The Chip War and What It Means for Software Developers
How the semiconductor battle is reshaping the software development ecosystem
I Thought Semiconductors Were Someone Else's Problem
For a software developer, semiconductors seem like a distant topic. I felt the same way. Hardware people handle the hardware stuff, right? Then I had a project delayed because we couldn't get GPUs, and my perspective completely changed.
No GPUs, No AI Project
The wait time for NVIDIA H100s was 6-9 months as of early 2024. Things got a bit better in 2025, but next-gen chips like the H200 and B100 are still hard to come by. Reserving an H100 instance on AWS requires a minimum 1-year commitment at $30+ per hour. At 8 hours a day, that's about $7,200 per month — over 10 million won.
Even with a great idea, you can't start without the capital to secure GPUs. The barrier to entry in AI development is being set by capital. Jensen Huang talked about AI's iPhone moment, but the iPhone was accessible to everyone — GPUs are not. (That difference is pretty significant.)
Cloud GPU platforms like Lambda Labs and CoreWeave have emerged, but they're not a fundamental solution.
ARM Is Changing the Dev Environment
Since Apple's M-series chips, ARM has been rapidly growing in the server market too. AWS Graviton, Google Axion, and the like. Graviton-based instances reportedly offer up to 40% better price-performance than equivalent x86 — meaning more servers for the same budget.
But there are compatibility issues. Code that ran fine on x86 might not work on ARM. When I recently migrated to Graviton, about 5% of our dependencies had ARM compatibility problems. Mostly minor issues, but hunting them down one by one took a week. Docker images need multi-architecture builds now, and CI/CD pipelines need to build and test for both x86 and ARM. Build times increased by 1.5x.
But the cost savings were so substantial that we recouped the migration costs within 3 months. Looking ahead, RISC-V deserves attention too. Its server market presence is still minimal, but it's growing fast in IoT and embedded.

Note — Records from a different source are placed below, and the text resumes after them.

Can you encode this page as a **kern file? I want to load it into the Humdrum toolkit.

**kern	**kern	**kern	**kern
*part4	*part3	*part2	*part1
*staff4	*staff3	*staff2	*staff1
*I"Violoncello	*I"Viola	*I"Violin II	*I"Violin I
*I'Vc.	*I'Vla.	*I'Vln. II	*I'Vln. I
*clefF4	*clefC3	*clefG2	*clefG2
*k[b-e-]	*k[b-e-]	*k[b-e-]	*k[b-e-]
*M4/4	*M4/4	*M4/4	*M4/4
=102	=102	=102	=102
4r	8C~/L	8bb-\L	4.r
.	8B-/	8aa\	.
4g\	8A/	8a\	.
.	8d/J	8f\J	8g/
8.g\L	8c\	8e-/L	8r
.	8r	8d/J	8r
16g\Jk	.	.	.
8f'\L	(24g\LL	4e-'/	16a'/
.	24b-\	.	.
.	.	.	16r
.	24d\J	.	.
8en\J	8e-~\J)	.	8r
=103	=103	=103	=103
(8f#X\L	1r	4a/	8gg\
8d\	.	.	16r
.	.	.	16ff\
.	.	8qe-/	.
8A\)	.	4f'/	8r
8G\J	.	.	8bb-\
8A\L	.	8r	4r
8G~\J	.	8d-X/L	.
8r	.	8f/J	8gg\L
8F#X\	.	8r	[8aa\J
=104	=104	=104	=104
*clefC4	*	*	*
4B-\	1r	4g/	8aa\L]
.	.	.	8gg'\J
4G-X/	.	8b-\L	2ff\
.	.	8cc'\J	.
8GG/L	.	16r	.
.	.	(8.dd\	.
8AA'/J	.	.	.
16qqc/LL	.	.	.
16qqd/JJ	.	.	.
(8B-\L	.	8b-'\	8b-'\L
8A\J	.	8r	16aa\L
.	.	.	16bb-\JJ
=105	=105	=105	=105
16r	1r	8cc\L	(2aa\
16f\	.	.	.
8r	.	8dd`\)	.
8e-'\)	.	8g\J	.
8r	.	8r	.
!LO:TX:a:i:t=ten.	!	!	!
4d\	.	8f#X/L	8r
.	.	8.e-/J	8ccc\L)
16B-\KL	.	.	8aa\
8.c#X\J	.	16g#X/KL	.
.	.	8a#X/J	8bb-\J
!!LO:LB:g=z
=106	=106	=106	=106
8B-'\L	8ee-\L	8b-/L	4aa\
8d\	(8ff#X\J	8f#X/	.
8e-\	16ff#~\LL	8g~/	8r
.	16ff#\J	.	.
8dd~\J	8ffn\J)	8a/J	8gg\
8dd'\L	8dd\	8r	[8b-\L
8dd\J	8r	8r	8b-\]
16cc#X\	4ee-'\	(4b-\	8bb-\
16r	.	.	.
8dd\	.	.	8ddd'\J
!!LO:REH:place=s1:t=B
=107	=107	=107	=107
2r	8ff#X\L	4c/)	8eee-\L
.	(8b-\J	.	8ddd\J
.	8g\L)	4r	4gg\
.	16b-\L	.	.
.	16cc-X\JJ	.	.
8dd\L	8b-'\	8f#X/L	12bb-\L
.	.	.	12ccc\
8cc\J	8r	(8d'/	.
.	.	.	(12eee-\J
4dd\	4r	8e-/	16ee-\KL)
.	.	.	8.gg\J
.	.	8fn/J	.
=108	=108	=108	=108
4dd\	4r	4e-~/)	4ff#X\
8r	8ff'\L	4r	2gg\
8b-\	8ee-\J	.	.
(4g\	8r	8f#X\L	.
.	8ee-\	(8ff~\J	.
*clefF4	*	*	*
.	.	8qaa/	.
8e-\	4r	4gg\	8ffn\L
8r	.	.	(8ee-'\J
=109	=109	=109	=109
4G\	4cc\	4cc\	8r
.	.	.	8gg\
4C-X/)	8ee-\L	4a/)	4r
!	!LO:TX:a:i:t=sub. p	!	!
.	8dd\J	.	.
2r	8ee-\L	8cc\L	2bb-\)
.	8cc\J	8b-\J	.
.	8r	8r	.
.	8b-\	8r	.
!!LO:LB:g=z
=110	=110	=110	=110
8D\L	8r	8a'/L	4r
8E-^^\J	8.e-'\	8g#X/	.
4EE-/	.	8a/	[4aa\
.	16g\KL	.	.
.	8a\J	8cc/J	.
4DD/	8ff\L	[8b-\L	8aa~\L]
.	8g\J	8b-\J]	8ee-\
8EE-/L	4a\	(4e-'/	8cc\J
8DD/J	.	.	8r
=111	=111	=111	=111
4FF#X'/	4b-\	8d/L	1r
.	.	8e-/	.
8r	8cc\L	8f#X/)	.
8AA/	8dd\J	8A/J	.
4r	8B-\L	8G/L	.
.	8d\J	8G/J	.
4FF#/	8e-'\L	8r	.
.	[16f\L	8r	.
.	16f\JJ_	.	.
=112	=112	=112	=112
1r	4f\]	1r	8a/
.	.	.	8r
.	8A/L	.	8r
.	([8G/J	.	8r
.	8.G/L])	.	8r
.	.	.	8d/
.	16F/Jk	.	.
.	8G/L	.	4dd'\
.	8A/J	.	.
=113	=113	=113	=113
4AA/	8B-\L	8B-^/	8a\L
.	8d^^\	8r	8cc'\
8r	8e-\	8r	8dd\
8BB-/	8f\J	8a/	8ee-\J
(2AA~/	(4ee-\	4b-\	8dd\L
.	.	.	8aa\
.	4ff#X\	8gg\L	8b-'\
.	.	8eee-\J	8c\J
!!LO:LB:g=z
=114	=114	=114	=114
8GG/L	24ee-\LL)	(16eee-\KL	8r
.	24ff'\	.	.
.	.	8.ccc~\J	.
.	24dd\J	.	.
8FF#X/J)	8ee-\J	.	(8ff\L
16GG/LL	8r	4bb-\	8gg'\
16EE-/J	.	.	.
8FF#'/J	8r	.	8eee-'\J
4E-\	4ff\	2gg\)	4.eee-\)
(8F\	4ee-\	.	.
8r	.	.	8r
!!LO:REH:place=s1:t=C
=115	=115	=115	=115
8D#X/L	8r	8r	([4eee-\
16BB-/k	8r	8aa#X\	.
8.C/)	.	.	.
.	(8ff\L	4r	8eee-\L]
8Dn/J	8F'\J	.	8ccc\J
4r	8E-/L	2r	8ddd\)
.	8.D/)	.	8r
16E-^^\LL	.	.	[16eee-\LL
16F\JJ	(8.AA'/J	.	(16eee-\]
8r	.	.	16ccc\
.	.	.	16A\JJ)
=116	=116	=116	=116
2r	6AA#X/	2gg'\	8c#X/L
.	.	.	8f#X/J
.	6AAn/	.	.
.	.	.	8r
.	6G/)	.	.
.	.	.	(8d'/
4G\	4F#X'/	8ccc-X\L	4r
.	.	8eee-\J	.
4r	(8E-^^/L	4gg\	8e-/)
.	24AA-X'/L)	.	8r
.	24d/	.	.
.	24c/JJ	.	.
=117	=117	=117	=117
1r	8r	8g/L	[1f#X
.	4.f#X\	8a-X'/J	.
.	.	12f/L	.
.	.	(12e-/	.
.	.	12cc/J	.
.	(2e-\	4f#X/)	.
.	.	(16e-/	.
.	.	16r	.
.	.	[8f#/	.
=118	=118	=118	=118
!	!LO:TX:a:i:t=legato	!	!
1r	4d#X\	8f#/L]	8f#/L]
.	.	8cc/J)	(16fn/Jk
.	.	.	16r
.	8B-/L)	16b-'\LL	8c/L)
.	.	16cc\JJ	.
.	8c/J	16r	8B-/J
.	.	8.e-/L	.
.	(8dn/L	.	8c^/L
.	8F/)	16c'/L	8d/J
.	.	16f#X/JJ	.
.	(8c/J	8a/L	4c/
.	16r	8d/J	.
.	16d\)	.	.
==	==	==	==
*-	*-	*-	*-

The US-China Chip War Affects Us Too
The impact reaches Korean developers directly. US export restrictions on chips to China have pushed China to develop its own AI chips — Huawei's Ascend series being the prime example.
What this means for software developers is framework fragmentation. If you're targeting the Chinese market, you might need to support Huawei's CANN instead of CUDA. Korean companies building global services are already facing this issue. PyTorch and TensorFlow support various backends, but when you factor in performance optimization, true abstraction is still far off.
Software Still Runs on Hardware
Model optimization techniques are getting a lot of attention. Since GPUs are expensive, quantization, pruning, and knowledge distillation — techniques for getting similar performance from smaller models — have become essential skills. On-device AI is spreading too, and Intel and AMD have started putting NPUs in desktop CPUs.
It's clear that semiconductors are no longer just a hardware engineer's concern. If you can't understand the chip, you can't optimize. If you can't optimize, you fall behind the competition. But how deep software developers should actually go — that's honestly a bit fuzzy. You can't dig into everything.